**YOUR TASK:**
Tally the lines of the data below that contain the string "pour". Give the tally and nothing else.

[Opening RECORDED INFORMATION section]

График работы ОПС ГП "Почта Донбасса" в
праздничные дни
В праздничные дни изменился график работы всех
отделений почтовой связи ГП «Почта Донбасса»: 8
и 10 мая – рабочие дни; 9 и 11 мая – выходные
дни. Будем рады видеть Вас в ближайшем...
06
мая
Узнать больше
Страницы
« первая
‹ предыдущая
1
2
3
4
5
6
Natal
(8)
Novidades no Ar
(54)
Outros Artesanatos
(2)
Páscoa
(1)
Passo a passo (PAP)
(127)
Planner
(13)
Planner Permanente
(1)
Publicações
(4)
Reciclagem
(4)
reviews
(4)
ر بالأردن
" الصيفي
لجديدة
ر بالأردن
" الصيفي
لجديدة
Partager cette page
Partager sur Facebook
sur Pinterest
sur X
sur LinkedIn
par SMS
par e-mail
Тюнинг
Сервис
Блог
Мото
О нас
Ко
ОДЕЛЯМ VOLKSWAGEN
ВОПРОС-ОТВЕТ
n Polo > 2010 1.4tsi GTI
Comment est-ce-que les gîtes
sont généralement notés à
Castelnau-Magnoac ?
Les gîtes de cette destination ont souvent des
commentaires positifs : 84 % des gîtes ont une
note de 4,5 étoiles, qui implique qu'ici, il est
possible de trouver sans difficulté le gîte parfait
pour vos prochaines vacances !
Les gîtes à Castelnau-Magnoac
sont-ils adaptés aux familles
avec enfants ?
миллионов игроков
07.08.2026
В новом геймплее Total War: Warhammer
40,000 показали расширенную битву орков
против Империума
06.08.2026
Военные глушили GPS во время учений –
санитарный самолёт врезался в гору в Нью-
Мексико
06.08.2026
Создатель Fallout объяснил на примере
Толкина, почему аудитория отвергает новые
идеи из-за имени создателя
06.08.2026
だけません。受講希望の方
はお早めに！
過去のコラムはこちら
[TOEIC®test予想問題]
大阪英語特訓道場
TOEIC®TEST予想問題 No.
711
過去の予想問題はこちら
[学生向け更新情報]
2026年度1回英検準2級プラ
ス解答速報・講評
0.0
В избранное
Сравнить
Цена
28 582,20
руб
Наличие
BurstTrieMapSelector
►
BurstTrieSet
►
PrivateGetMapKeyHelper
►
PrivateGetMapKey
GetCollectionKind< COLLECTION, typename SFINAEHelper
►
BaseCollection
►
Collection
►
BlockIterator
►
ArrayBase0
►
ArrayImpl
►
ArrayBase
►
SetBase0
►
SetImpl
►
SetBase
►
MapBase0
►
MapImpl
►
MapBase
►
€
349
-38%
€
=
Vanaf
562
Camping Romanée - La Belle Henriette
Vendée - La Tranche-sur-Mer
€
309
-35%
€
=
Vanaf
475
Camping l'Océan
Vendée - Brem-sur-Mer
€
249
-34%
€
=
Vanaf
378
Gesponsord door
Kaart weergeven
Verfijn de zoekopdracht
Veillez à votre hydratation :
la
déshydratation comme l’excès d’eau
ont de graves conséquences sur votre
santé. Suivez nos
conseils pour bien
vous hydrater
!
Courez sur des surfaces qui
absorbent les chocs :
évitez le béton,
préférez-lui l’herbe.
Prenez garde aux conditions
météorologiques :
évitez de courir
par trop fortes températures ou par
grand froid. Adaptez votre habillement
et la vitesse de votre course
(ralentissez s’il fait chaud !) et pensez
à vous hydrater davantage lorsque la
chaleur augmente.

[Closing RECORDED INFORMATION section]

**TASK OUTPUT:**
2